When deciding how to set the --nodes-per-request option, consider the amount of processing power your indexing cluster has, as well as how often you want data sent back to the index. The greater the nodes-per-request, the larger each chunk of data will be that is sent to the index. The fewer the nodes-per-request, the more updates are sent to the index, resulting in increased network overhead.
If, for example, AddHashAndExtractedText is performed on an index that contains 10,000,000 items with the --nodes-per-request option set to 2,000 (e.g. --nodes-per-request 2000), the Cognitive Toolkit will complete the process for 2,000 items and then update the index with all the data it has gathered for those 2,0000 items. The process will then be repeated for the next 2,000 items until the entire index has completed the AddHashAndExtractedText process.
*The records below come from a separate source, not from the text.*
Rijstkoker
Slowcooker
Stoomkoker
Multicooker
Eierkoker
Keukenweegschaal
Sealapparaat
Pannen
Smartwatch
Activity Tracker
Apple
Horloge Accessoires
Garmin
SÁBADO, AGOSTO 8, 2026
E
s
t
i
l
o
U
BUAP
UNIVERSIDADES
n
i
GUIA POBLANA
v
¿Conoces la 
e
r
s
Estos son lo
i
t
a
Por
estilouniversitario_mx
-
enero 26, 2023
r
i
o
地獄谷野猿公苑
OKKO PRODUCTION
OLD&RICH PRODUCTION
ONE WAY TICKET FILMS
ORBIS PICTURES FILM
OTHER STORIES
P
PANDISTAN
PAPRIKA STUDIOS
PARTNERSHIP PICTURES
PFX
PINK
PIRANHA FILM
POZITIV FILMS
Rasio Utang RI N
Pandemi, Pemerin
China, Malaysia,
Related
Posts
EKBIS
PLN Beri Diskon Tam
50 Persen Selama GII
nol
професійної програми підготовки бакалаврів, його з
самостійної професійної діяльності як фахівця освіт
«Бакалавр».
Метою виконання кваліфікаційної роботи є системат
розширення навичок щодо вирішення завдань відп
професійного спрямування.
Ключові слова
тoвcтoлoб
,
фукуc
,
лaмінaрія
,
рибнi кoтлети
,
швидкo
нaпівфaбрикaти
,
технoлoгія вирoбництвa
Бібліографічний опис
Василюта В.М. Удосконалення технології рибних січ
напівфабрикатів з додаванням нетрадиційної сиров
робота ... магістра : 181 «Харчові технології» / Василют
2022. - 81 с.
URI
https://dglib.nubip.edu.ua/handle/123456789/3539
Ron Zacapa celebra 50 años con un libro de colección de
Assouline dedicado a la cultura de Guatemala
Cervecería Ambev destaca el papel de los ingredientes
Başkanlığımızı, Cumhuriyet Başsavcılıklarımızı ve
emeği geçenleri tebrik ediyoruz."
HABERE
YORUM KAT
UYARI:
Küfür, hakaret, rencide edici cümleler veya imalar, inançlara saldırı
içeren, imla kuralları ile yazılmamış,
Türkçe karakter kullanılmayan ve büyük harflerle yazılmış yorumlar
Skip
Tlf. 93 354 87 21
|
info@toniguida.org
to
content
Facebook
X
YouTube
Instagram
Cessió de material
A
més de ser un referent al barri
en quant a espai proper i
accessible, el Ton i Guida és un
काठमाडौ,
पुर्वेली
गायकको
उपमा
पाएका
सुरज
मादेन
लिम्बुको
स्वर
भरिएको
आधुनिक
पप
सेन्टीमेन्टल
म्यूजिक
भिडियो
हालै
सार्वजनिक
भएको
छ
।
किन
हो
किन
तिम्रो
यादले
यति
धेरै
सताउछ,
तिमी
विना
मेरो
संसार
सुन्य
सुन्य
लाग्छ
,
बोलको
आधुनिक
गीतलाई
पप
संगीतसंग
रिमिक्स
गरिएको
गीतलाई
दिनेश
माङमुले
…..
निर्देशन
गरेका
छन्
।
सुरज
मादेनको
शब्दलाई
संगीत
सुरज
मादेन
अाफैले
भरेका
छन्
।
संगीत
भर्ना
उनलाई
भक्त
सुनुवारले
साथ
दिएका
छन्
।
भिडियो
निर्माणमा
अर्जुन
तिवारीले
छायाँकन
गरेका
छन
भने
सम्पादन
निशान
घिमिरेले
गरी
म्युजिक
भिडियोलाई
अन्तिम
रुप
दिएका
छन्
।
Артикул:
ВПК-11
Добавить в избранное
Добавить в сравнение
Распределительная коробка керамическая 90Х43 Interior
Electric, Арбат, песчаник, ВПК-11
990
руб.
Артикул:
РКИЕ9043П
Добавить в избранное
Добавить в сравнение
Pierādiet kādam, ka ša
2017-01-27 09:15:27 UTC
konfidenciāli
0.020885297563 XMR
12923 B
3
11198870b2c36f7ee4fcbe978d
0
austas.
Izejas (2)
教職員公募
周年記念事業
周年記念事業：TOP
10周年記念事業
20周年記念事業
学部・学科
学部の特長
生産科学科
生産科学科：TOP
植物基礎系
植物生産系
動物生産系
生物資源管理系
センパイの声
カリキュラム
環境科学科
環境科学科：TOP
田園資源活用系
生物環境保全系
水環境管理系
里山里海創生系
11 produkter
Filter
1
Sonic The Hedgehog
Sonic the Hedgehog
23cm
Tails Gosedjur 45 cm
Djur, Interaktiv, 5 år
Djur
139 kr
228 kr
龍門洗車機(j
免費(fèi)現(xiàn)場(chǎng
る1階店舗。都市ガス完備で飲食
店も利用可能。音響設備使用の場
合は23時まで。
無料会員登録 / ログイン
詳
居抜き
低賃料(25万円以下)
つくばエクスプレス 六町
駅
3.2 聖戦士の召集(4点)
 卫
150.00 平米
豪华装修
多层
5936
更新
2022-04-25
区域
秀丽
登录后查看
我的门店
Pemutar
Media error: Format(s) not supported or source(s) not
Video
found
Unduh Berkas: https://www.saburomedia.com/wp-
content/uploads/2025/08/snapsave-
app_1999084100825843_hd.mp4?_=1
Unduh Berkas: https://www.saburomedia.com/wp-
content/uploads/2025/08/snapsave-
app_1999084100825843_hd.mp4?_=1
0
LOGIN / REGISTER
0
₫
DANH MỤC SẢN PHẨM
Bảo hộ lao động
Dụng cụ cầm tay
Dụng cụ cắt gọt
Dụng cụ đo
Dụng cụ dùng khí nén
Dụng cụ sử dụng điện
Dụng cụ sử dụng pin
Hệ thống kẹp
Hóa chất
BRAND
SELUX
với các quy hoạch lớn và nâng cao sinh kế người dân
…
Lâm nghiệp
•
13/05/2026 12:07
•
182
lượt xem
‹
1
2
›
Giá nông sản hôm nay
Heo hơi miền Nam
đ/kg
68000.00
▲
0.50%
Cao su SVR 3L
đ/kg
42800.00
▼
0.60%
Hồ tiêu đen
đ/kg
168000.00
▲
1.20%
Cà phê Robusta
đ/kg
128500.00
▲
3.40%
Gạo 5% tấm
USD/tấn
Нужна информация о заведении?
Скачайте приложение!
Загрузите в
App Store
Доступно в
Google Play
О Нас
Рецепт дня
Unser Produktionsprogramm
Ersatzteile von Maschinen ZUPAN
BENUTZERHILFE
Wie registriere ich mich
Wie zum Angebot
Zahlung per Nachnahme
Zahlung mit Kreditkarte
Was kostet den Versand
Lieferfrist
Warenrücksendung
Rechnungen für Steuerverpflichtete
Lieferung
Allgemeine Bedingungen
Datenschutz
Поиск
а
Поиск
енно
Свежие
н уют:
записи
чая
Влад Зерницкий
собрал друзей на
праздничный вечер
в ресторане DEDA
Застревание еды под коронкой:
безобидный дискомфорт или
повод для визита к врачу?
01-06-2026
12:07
A total of 5,000 real-time updates would be performed throughout the entire process.
Number of index items
Number of real-time updates
**A setting of 2000 nodes-per-request is the maximum recommended by Shinydocs.
When to set a high number of nodes-per-request
For operations where real-time updates are not critically important, such as AddPathValidation, it makes sense to set the nodes-per-request to a higher number. This will decrease the number of updates sent to the index.
When to set a low number of nodes-per-request
For operations where real-time updates are critically important as an audit measure, such as Migration, it makes sense to set the nodes-per-request to 1. This will increase the number of real-time updates and deliver critical information about each migrated item.